PAR ME SHARLIE LAFRANCE
Dans cette décision, on se demande si le syndical remplit les critères pour obtenir une ordonnance de sauvegarde pour garantir un accès libre au local syndical et pour faire cesser la surveillance du local par caméra de surveillance.
Dans la décision Syndicat des travailleuses et travailleurs de l’Hôtel Reine Elizabeth – CSN c. 3428826 Canada Ltd., 2024 QCTAT 1438 (j.a. François Demers – 25 avril 2024), le syndicat dépose une demande d’ordonnance provisoire au Tribunal administratif du travail à l’encontre de l’employeur. Par cette demande, le syndicat souhaite que l’employeur cesse de refuser l’accès au local syndical, qu’il cesse d’utiliser une caméra de surveillance, qu’il assure un traitement juste et équitable de sa gestion de toute mesure disciplinaire envers son personnel, qu’il cesse de rendre publiques les mesures disciplinaires qu’il impose notamment aux dirigeants syndicaux et qu’il transmette, sans délai, par courriel, à chacun des salariés visés par l’unité de négociation, la décision provisoire.

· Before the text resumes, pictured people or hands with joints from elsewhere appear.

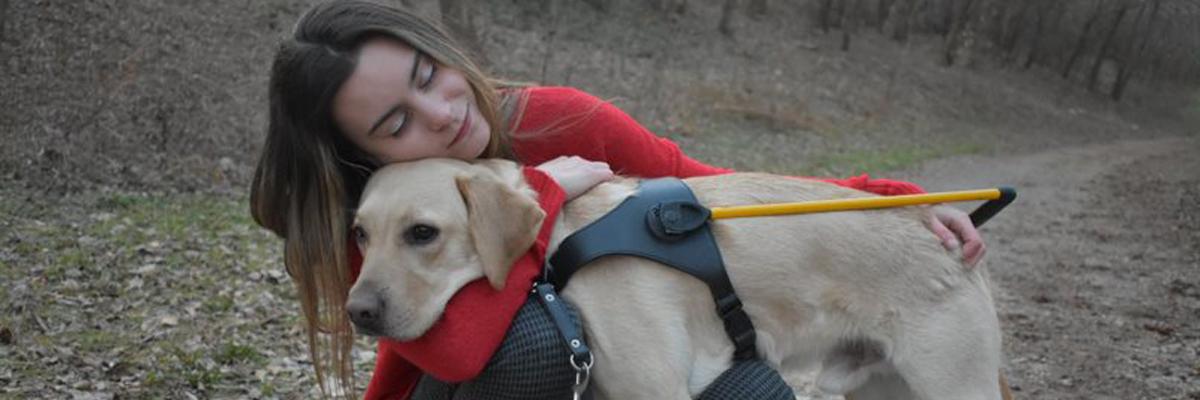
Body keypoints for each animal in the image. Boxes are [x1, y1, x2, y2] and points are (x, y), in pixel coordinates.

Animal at [350, 158, 1008, 398]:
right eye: (359, 233)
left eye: (422, 233)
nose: (357, 312)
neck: (560, 235)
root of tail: (952, 247)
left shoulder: (656, 389)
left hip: (954, 387)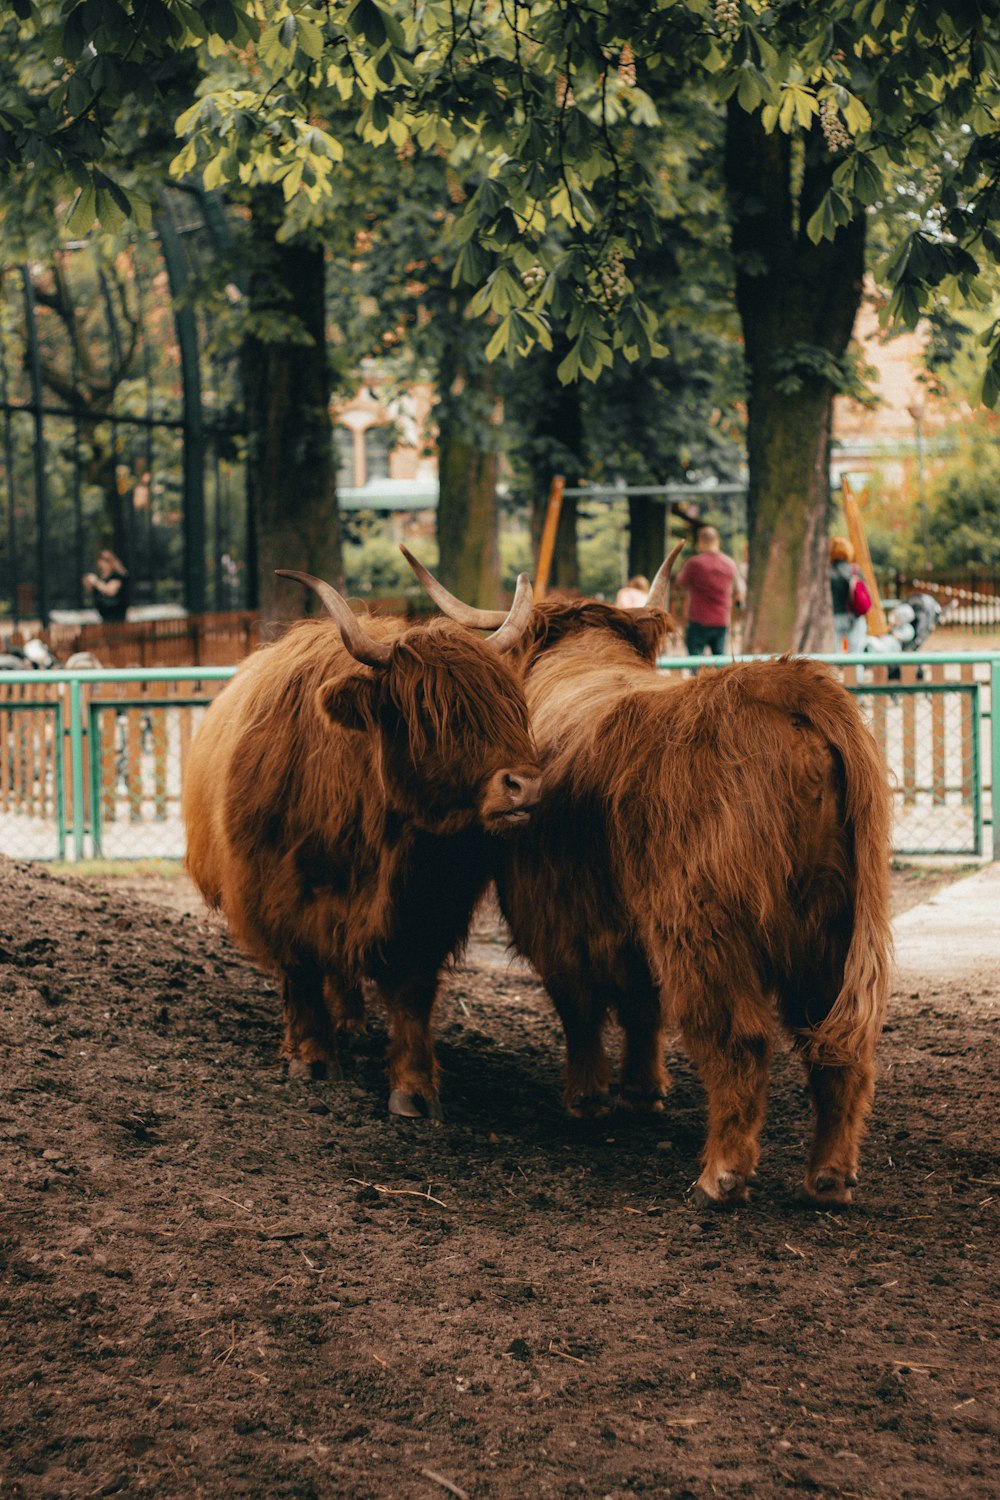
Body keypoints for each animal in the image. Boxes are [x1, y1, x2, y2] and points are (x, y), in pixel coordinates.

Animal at [179, 570, 539, 1116]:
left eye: (511, 705)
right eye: (430, 710)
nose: (524, 784)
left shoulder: (429, 907)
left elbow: (411, 992)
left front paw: (414, 1090)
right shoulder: (278, 891)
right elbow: (302, 970)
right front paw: (310, 1057)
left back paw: (350, 1022)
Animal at [401, 552, 893, 1206]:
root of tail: (782, 686)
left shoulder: (552, 913)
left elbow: (580, 1004)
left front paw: (588, 1098)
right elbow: (641, 1005)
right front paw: (641, 1092)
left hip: (703, 923)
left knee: (740, 1039)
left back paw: (721, 1174)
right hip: (834, 925)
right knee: (838, 1047)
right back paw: (829, 1177)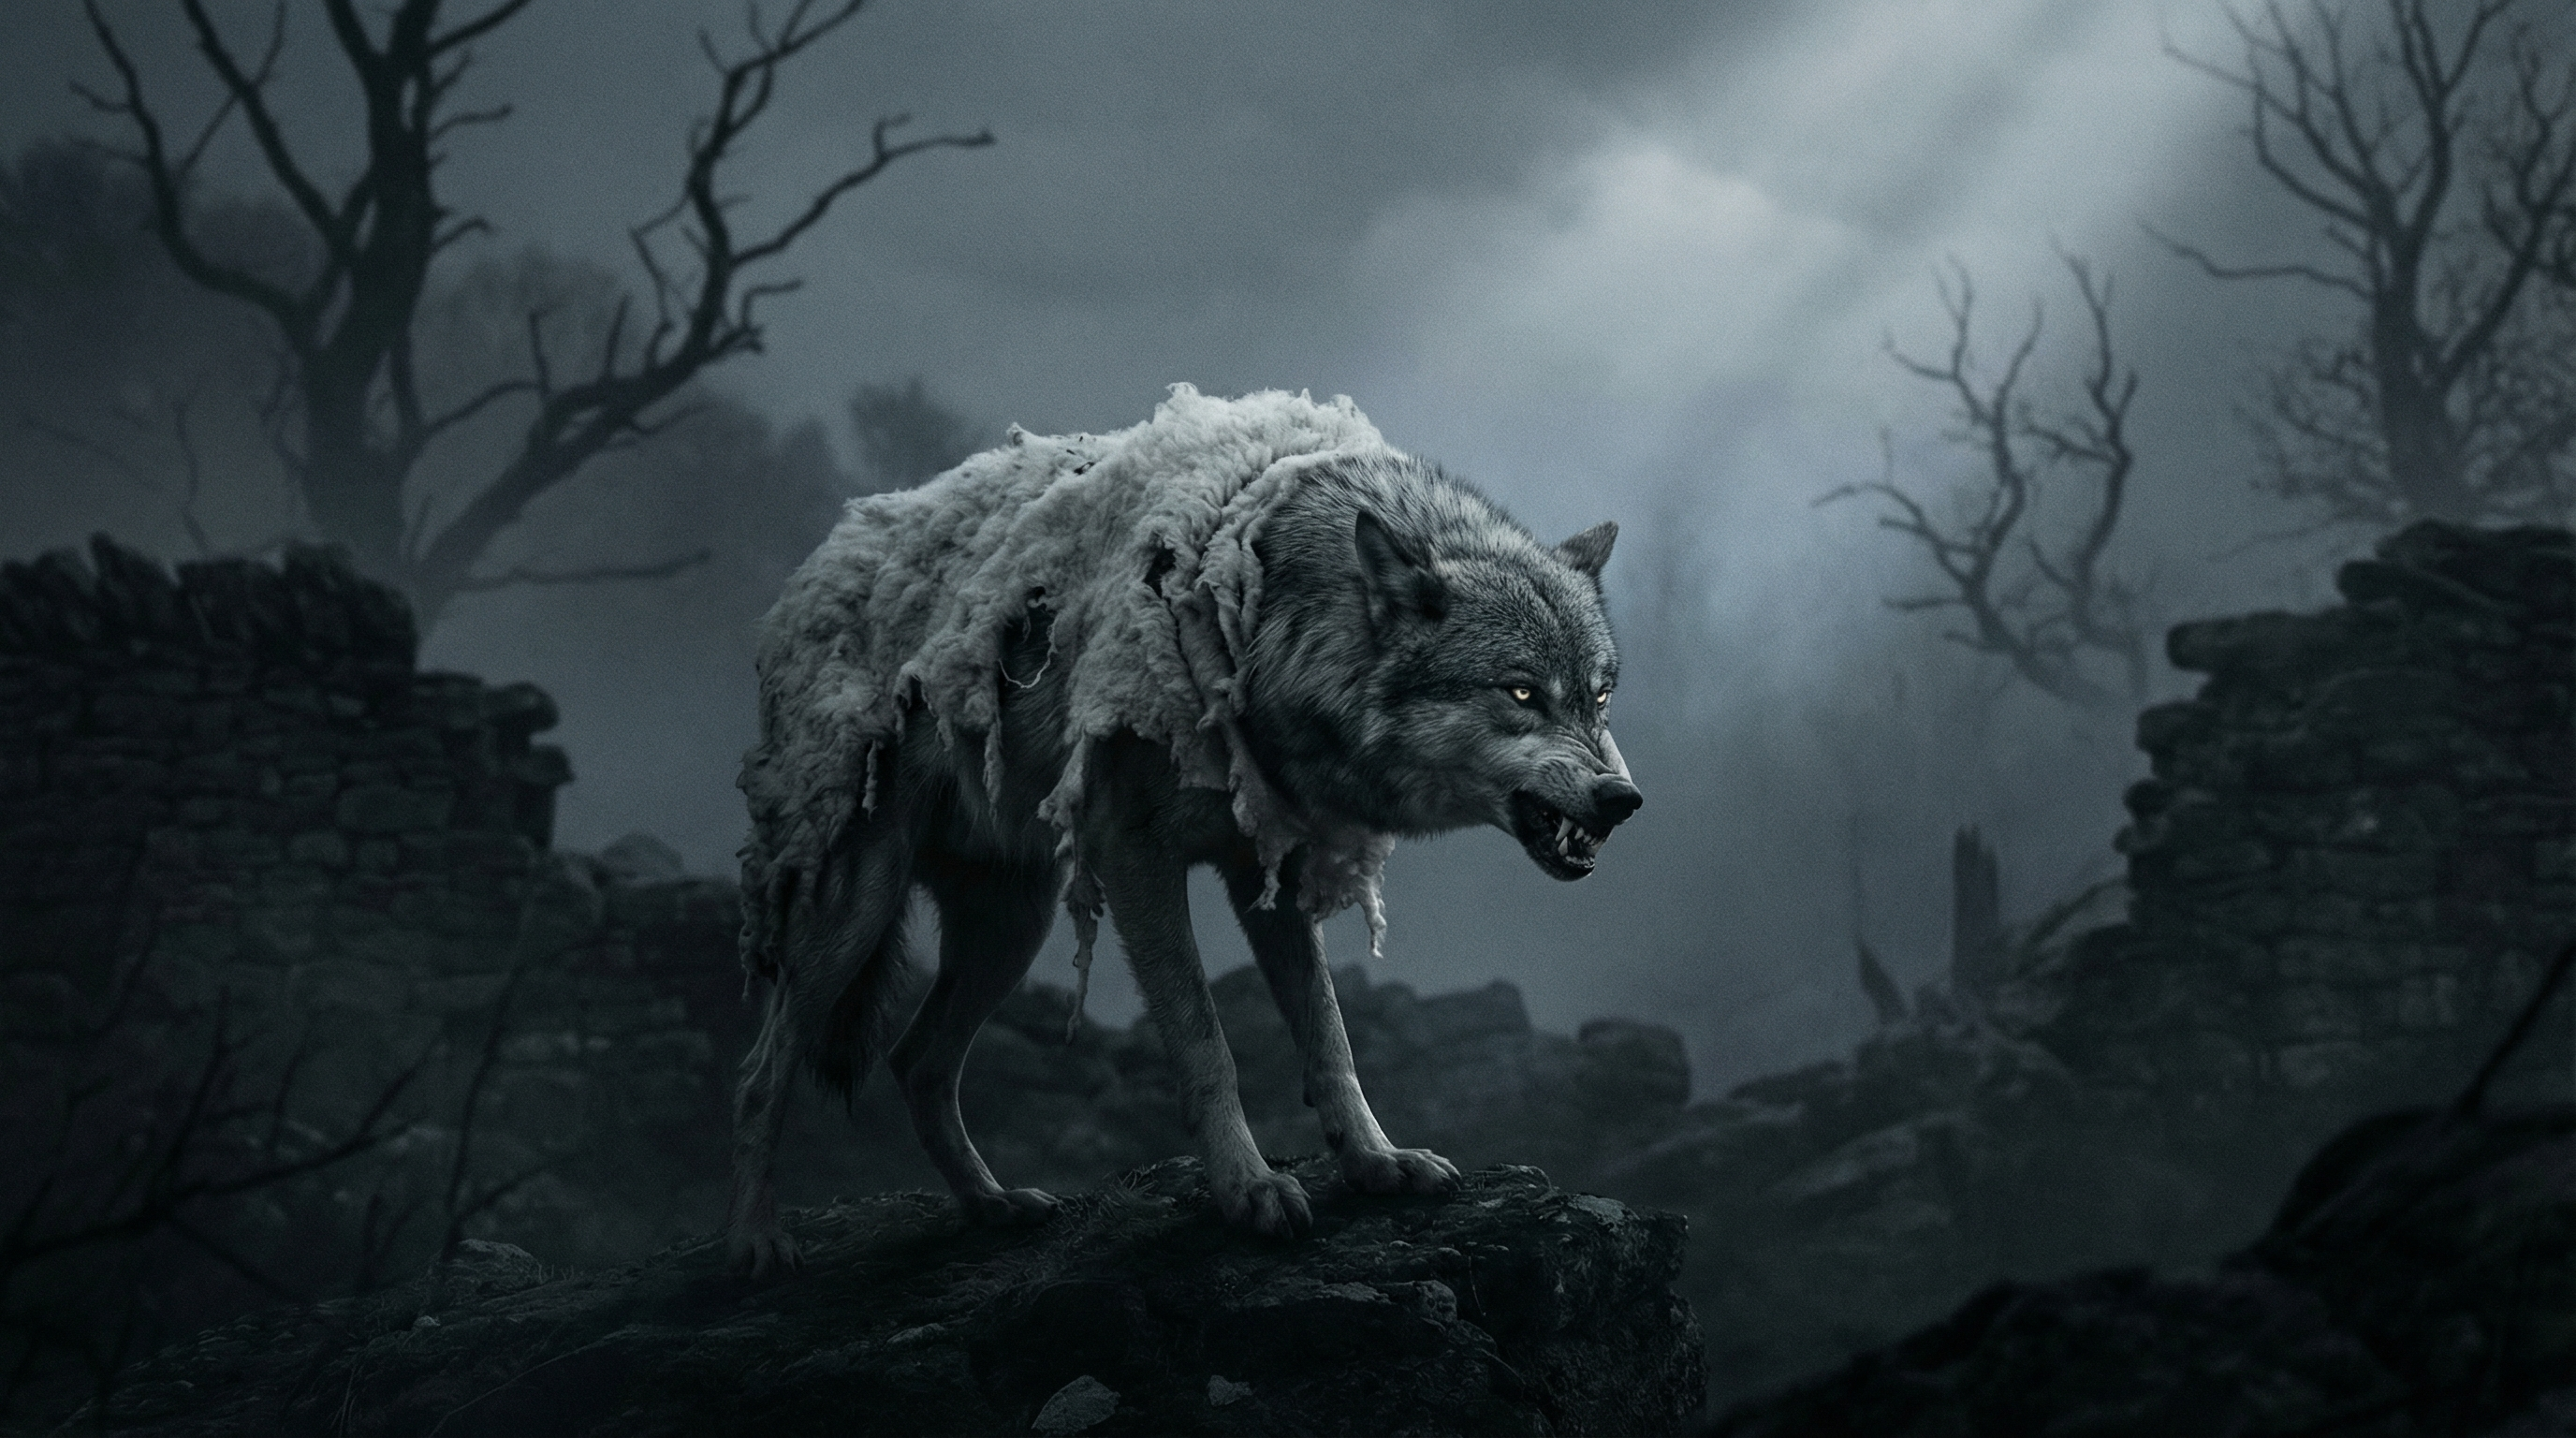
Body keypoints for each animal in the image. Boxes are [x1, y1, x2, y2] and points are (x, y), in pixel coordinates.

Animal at [727, 387, 1641, 1273]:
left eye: (1598, 697)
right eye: (1521, 693)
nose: (1622, 798)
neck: (1264, 627)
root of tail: (818, 566)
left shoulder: (1271, 869)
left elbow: (1330, 1035)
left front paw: (1375, 1161)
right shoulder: (1136, 860)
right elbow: (1208, 1046)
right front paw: (1249, 1189)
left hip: (1012, 928)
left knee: (916, 1063)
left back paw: (992, 1205)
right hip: (857, 915)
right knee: (764, 1072)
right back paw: (760, 1242)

Ainsi, le tribunal doit décider si les circonstances justifient son intervention provisoire afin de faire cesser la contravention au Code du travail, notamment aux articles 3 et 12, et ce, jusqu’à ce qu’une décision soit rendue sur le fond concernant ladite plainte. Pour ce faire, les critères suivants doivent être considérés : l’apparence de droit à obtenir les remèdes demandés, le préjudice sérieux si la demande est rejetée, la prépondérance des inconvénients et l’urgence.
Le syndicat a le fardeau de démontrer que les reproches qu’il invoque contre l’employeur sont marqués par une intention d’entraver les activités syndicales.

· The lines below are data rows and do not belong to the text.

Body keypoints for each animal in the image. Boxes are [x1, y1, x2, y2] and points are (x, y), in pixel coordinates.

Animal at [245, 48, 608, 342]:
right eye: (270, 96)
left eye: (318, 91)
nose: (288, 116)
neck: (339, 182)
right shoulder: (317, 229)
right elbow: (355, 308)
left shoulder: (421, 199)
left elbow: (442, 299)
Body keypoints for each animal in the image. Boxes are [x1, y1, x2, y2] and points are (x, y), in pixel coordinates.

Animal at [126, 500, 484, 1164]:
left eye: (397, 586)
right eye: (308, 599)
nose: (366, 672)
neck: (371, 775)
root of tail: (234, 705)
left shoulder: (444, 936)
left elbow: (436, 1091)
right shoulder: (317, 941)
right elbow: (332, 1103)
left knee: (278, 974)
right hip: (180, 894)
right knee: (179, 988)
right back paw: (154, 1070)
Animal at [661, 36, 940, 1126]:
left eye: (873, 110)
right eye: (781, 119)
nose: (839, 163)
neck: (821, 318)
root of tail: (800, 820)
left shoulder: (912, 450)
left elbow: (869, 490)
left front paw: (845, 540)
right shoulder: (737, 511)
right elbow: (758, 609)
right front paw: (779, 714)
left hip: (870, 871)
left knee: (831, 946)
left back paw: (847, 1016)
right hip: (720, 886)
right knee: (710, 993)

Premièrement, concernant la demande reliée à l’accès au local syndical, la preuve démontre que l’employeur a explicitement interdit à la présidente du syndicat l’accès à l’hôtel, et par le fait même, au local syndical, pour toute la durée de ses suspensions. Il y a donc une apparence de droit en faveur des prétentions du syndicat. Quant au préjudice sérieux, l’interdiction d’accès au local empêche nécessairement la présidente du syndicat de s’acquitter de ses tâches. Ce deuxième critère est donc satisfait.

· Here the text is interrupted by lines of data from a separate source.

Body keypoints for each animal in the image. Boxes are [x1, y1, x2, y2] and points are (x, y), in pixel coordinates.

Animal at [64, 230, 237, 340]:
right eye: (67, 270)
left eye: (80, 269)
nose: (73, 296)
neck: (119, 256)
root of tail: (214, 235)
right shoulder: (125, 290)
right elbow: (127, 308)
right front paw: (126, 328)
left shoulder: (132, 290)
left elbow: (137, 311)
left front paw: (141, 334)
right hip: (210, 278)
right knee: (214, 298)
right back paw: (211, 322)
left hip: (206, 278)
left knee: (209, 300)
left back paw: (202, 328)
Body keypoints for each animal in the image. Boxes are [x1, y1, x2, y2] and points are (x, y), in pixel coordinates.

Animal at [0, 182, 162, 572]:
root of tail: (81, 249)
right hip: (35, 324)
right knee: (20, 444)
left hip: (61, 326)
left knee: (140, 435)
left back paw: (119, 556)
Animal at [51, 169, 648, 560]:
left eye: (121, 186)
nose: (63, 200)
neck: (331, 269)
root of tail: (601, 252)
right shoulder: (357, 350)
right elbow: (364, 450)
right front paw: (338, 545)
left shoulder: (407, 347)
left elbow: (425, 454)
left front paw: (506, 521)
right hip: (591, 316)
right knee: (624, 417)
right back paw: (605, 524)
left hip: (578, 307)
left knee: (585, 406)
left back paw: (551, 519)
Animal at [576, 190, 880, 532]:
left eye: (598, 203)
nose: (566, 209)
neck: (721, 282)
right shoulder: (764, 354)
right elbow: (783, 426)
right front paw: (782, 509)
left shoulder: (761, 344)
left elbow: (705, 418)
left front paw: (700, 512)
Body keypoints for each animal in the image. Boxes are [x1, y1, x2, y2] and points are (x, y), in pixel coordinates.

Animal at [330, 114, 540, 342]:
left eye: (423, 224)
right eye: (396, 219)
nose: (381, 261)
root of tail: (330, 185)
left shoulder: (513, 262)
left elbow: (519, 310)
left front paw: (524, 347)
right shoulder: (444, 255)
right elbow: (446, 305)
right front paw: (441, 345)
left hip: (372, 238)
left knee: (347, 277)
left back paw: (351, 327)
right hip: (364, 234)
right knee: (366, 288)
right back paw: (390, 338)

Cependant, le tribunal conclut qu’il n’y a pas de preuve claire pour le moment à l’effet que l’accès au local a un impact réel sur les activités syndicales. La preuve ne révèle alors aucun préjudice réel pour le syndicat. Toutefois, dans l’ensemble, la preuve est en faveur de l’ordonnance recherchée.
Deuxièmement, concernant la demande de cesser d’utiliser une caméra de surveillance, il y a apparence de droit, notamment puisque la simple présence d’une caméra de surveillance dont le positionnement peut laisser croire que l’employeur peut identifier les employés qui se rendent au local syndical est problématique.
Par ailleurs, des déclarations assermentées de dirigeants syndicaux qui rapportent des réactions de salariés apercevant la caméra établissent le préjudice sérieux. De plus, dans l’évaluation de la prépondérance des inconvénients, le tribunal indique que la demande du syndicat n’aurait qu’un effet limité sur l’employeur, puisqu’il peut surveiller autrement ses installations.
Finalement, bien que le critère de l’urgence ne milite pas en faveur de l’ordonnance, le tribunal y donnera tout de même droit. En effet, la preuve révèle que la caméra est installée depuis longtemps sans que le syndicat ait considéré cette situation comme nécessitant une intervention urgente.
Les critères devant être analysés de manière globale, la demande d’ordonnance provisoire est partiellement accueillie. Le tribunal ordonne à l’employeur de permettre l’accès au local syndical et de cesser d’utiliser une caméra de surveillance. De plus, il ordonne à l’employeur de transmettre l’ordonnance provisoire à tous les salariés visés par les unités de négociation du syndicat.
Les autres demandes ne satisfaisant pas les critères établis pour l’ordonnance recherchée, le tribunal n’y donne pas droit.